Assignment -> Your task is to gather the lines below that hold the string "LIMITED".

##############################

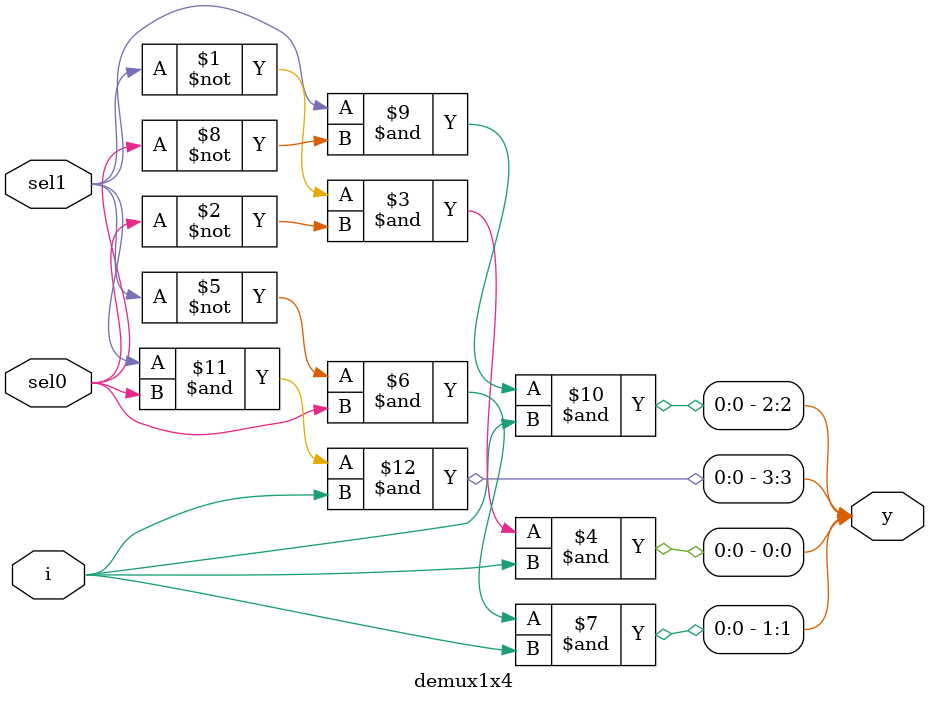
<source format=v>
module demux1x4(
  input sel0,sel1,
  input i,
  output [3:0] y
);
  assign y[0] = ~sel1 & ~sel0 & i;
  assign y[1] = ~sel1 & sel0 & i;
  assign y[2] = sel1 & ~sel0 & i;
  assign y[3] = sel1 & sel0 & i;
endmodule

</source>
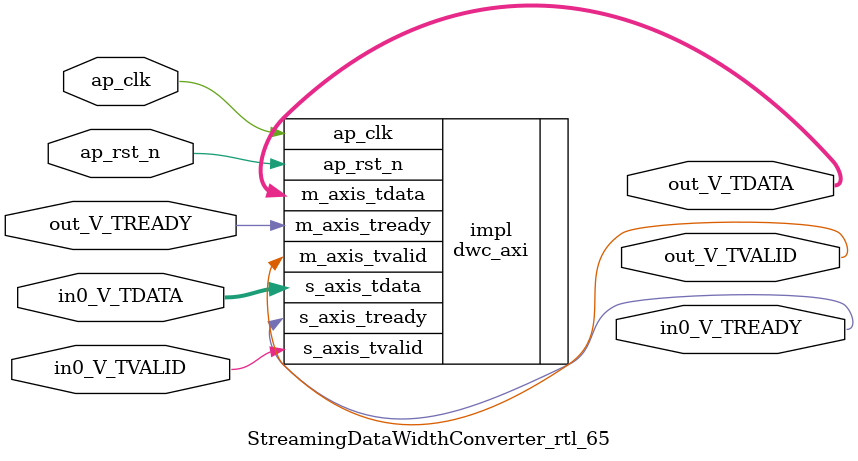
<source format=v>
/******************************************************************************
 * Copyright (C) 2023, Advanced Micro Devices, Inc.
 * All rights reserved.
 *
 * Redistribution and use in source and binary forms, with or without
 * modification, are permitted provided that the following conditions are met:
 *
 *  1. Redistributions of source code must retain the above copyright notice,
 *     this list of conditions and the following disclaimer.
 *
 *  2. Redistributions in binary form must reproduce the above copyright
 *     notice, this list of conditions and the following disclaimer in the
 *     documentation and/or other materials provided with the distribution.
 *
 *  3. Neither the name of the copyright holder nor the names of its
 *     contributors may be used to endorse or promote products derived from
 *     this software without specific prior written permission.
 *
 * THIS SOFTWARE IS PROVIDED BY THE COPYRIGHT HOLDERS AND CONTRIBUTORS "AS IS"
 * AND ANY EXPRESS OR IMPLIED WARRANTIES, INCLUDING, BUT NOT LIMITED TO,
 * THE IMPLIED WARRANTIES OF MERCHANTABILITY AND FITNESS FOR A PARTICULAR
 * PURPOSE ARE DISCLAIMED. IN NO EVENT SHALL THE COPYRIGHT HOLDER OR
 * CONTRIBUTORS BE LIABLE FOR ANY DIRECT, INDIRECT, INCIDENTAL, SPECIAL,
 * EXEMPLARY, OR CONSEQUENTIAL DAMAGES (INCLUDING, BUT NOT LIMITED TO,
 * PROCUREMENT OF SUBSTITUTE GOODS OR SERVICES; LOSS OF USE, DATA, OR PROFITS;
 * OR BUSINESS INTERRUPTION). HOWEVER CAUSED AND ON ANY THEORY OF LIABILITY,
 * WHETHER IN CONTRACT, STRICT LIABILITY, OR TORT (INCLUDING NEGLIGENCE OR
 * OTHERWISE) ARISING IN ANY WAY OUT OF THE USE OF THIS SOFTWARE, EVEN IF
 * ADVISED OF THE POSSIBILITY OF SUCH DAMAGE.
 *****************************************************************************/

module StreamingDataWidthConverter_rtl_65 #(
	parameter  IBITS = 256,
	parameter  OBITS = 4,

	parameter  AXI_IBITS = (IBITS+7)/8 * 8,
	parameter  AXI_OBITS = (OBITS+7)/8 * 8
)(
	//- Global Control ------------------
	(* X_INTERFACE_INFO = "xilinx.com:signal:clock:1.0 ap_clk CLK" *)
	(* X_INTERFACE_PARAMETER = "ASSOCIATED_BUSIF in0_V:out_V, ASSOCIATED_RESET ap_rst_n" *)
	input	ap_clk,
	(* X_INTERFACE_PARAMETER = "POLARITY ACTIVE_LOW" *)
	input	ap_rst_n,

	//- AXI Stream - Input --------------
	output	in0_V_TREADY,
	input	in0_V_TVALID,
	input	[AXI_IBITS-1:0]  in0_V_TDATA,

	//- AXI Stream - Output -------------
	input	out_V_TREADY,
	output	out_V_TVALID,
	output	[AXI_OBITS-1:0]  out_V_TDATA
);

	dwc_axi #(
		.IBITS(IBITS),
		.OBITS(OBITS)
	) impl (
		.ap_clk(ap_clk),
		.ap_rst_n(ap_rst_n),
		.s_axis_tready(in0_V_TREADY),
		.s_axis_tvalid(in0_V_TVALID),
		.s_axis_tdata(in0_V_TDATA),
		.m_axis_tready(out_V_TREADY),
		.m_axis_tvalid(out_V_TVALID),
		.m_axis_tdata(out_V_TDATA)
	);

endmodule

</source>
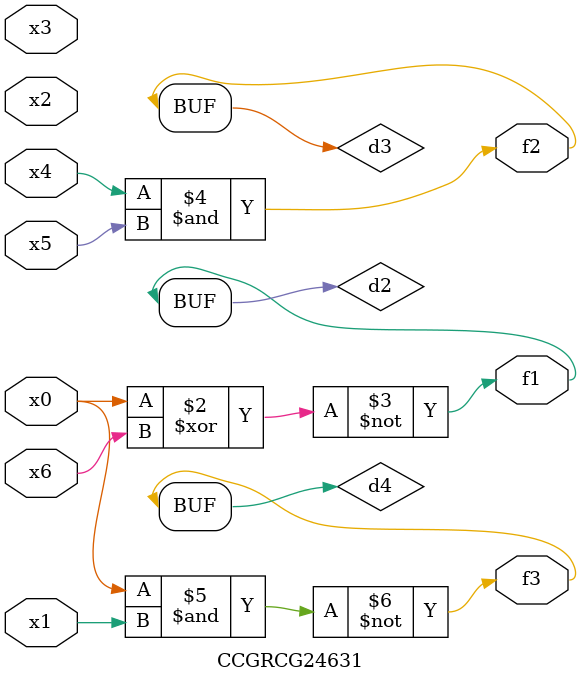
<source format=v>
module CCGRCG24631(
	input x0, x1, x2, x3, x4, x5, x6,
	output f1, f2, f3
);

	wire d1, d2, d3, d4;

	nor (d1, x0);
	xnor (d2, x0, x6);
	and (d3, x4, x5);
	nand (d4, x0, x1);
	assign f1 = d2;
	assign f2 = d3;
	assign f3 = d4;
endmodule

</source>
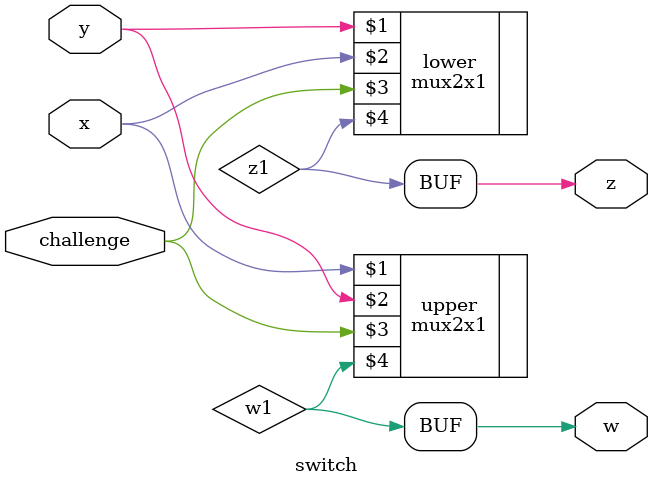
<source format=v>
(* keep_hierarchy = "yes" *)
module switch(
    input  wire       x,
    input  wire       y,
    input  wire       challenge,
    output wire       w,
    output wire       z
);

// mux2x1 upper(.a(in[0]), .b(in[1]), .sel(challenge), .out(out[0]));
// mux2x1 lower(.a(in[1]), .b(in[0]), .sel(challenge), .out(out[1]));

wire w1, w2;
wire z1, z2;

mux2x1 upper(x, y, challenge, w1);
mux2x1 lower(y, x, challenge, z1);

not n1(w2, w1);
not n2(w, w2);
not n7(z2, z1);
not n8(z, z2);

endmodule

</source>
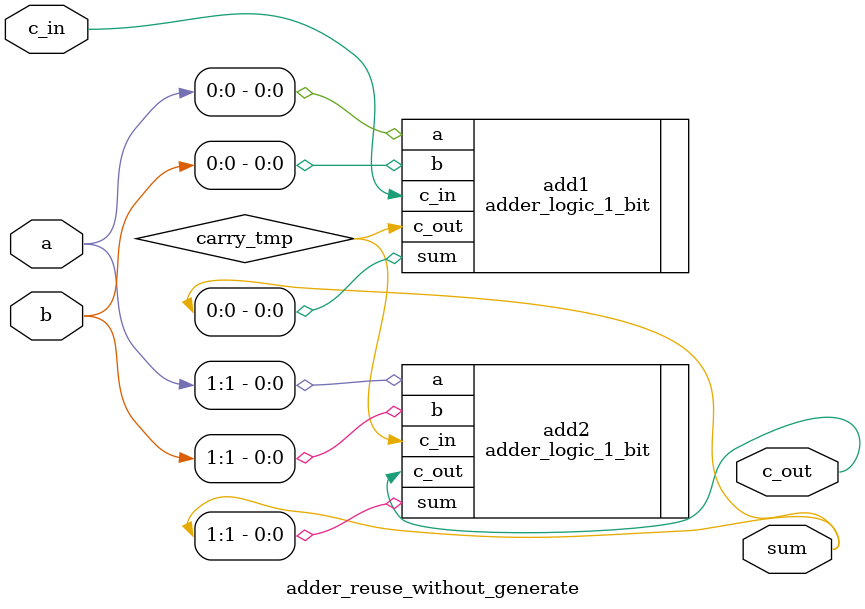
<source format=sv>
module adder_reuse_without_generate (
  input logic [1:0] a,
  input logic [1:0] b,
  input logic c_in,
  output logic c_out,
  output logic [1:0] sum
);
  logic carry_tmp;
  adder_logic_1_bit add1(
    .a(a[0]),
    .b(b[0]),
    .c_in(c_in),
    .c_out(carry_tmp),
    .sum(sum[0])
  );

  adder_logic_1_bit add2(
    .a(a[1]),
    .b(b[1]),
    .c_in(carry_tmp),
    .c_out(c_out),
    .sum(sum[1])
  );

endmodule

</source>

##############################

Answer to this task ->
 * AND ANY EXPRESS OR IMPLIED WARRANTIES, INCLUDING, BUT NOT LIMITED TO,
 * EXEMPLARY, OR CONSEQUENTIAL DAMAGES (INCLUDING, BUT NOT LIMITED TO,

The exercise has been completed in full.